====== SOURCE DOCUMENT ======

Reduction of charge recombination in PbS colloidal quantum dot solar cells at the quantum dot/ZnO interface by inserting a MgZnO buffer layer

Abstract

Interfacial charge recombination occurring at the interface between a colloidal quantum dot (CQD) solid and the electron collecting layer (ECL) in CQD solar cells significantly affects the charge carrier collection, therefore limiting the device photovoltaic performance. In this work CQD solar cells with an improved performance are reported by employing MgZnO as a buffer layer (BL) with tunable electronic energy levels in the solar cells to reduce interfacial charge recombination and hence improve the solar cell photovoltaic performance. The effect of the BL on the solar cell performance is experimentally investigated and compared to theoretical calculations. Incorporation of a BL with favorable electronic energy levels forming a suitable band alignment with the CQD layer in solar cells diminishes the interfacial charge recombination and an increased photovoltage can be obtained. A CQD solar cell with a BL shows a power conversion efficiency of up to 9.3%, compared to that of 8.2% for a solar cell without any BLs. The unsealed solar cells are also rather stable under ambient conditions both in the dark and under continuous illumination. This work suggests that a MgZnO BL with energy level tunability provides a potential strategy to improve the interfacial properties of CQD photovoltaic devices.

======

Which abbreviations does the abstract on MgZnO buffer layers in quantum dot solar cells define in parentheses, and what does each one stand for?

====== SUPPLIED MATERIAL ======

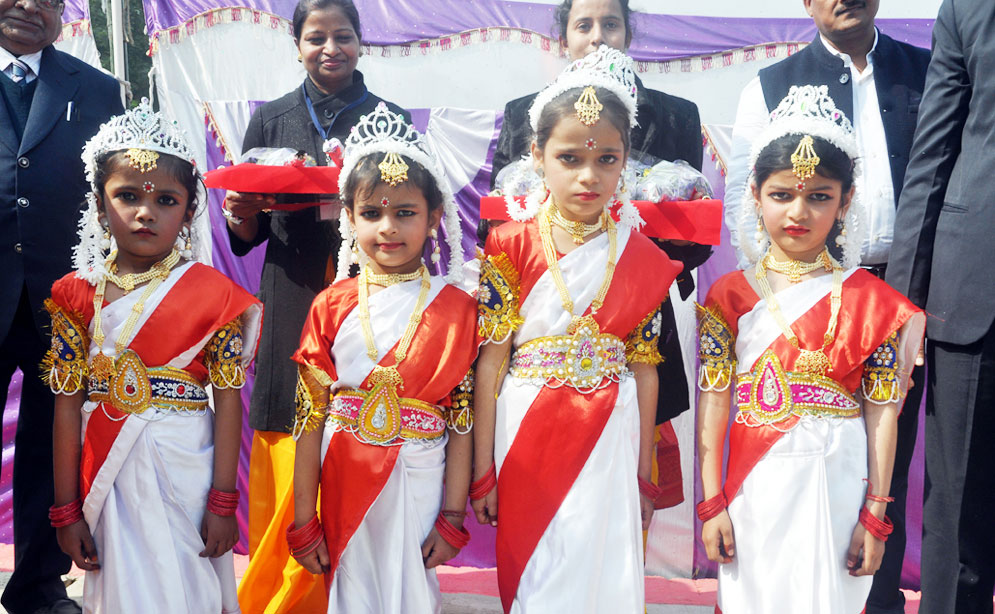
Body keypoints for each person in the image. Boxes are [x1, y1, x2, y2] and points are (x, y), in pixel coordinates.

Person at [722, 3, 929, 608]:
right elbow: (741, 199)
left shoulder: (929, 71)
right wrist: (782, 292)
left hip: (910, 293)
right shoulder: (769, 86)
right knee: (791, 456)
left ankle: (875, 601)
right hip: (804, 290)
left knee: (892, 460)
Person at [472, 47, 681, 613]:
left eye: (606, 159)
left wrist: (644, 472)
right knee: (537, 573)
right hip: (525, 426)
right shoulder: (509, 243)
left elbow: (645, 370)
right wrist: (483, 466)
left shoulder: (642, 256)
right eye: (569, 158)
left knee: (602, 572)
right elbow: (490, 361)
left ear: (625, 161)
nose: (589, 176)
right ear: (537, 156)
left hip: (612, 431)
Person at [42, 100, 262, 612]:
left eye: (166, 199)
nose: (145, 212)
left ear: (188, 212)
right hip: (108, 473)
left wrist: (223, 501)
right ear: (100, 207)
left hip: (186, 469)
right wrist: (65, 510)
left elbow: (229, 401)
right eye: (127, 196)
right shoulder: (75, 294)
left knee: (186, 589)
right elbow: (67, 404)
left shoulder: (215, 295)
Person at [225, 0, 409, 609]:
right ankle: (282, 595)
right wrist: (240, 212)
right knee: (287, 418)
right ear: (297, 44)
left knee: (354, 420)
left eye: (343, 36)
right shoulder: (270, 119)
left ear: (360, 41)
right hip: (292, 294)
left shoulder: (389, 120)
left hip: (369, 298)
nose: (331, 49)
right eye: (316, 37)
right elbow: (245, 236)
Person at [492, 0, 708, 502]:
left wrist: (635, 251)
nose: (597, 36)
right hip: (542, 324)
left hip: (634, 320)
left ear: (628, 33)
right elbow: (500, 222)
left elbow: (694, 239)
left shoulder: (675, 115)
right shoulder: (526, 112)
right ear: (563, 38)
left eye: (611, 24)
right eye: (583, 25)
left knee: (625, 491)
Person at [286, 103, 478, 612]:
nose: (388, 228)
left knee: (411, 592)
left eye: (405, 213)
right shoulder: (331, 303)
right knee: (352, 592)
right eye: (372, 213)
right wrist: (304, 519)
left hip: (420, 471)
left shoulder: (459, 308)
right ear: (349, 218)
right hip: (343, 468)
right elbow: (309, 416)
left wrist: (453, 517)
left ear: (433, 217)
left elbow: (462, 419)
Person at [0, 0, 123, 609]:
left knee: (53, 447)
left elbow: (119, 190)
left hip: (64, 303)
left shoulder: (98, 90)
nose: (30, 7)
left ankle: (37, 588)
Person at [885, 0, 995, 610]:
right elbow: (932, 155)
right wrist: (906, 306)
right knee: (958, 517)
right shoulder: (969, 8)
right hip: (977, 285)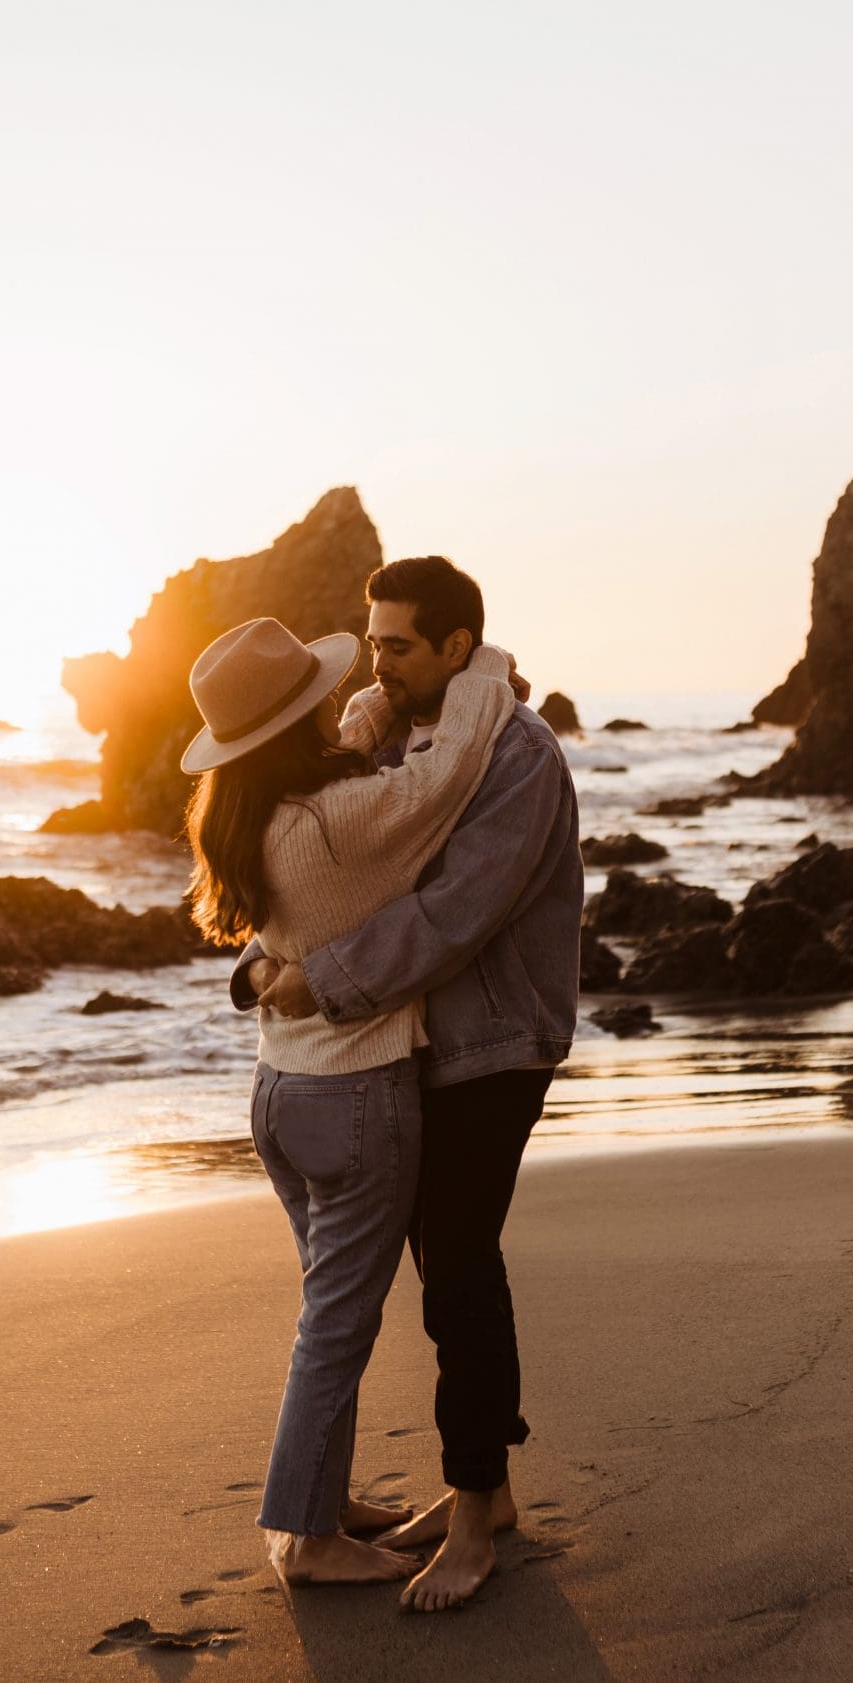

======

• **ANSWER BOX**
CQD: colloidal quantum dot
ECL: electron collecting layer
BL: buffer layer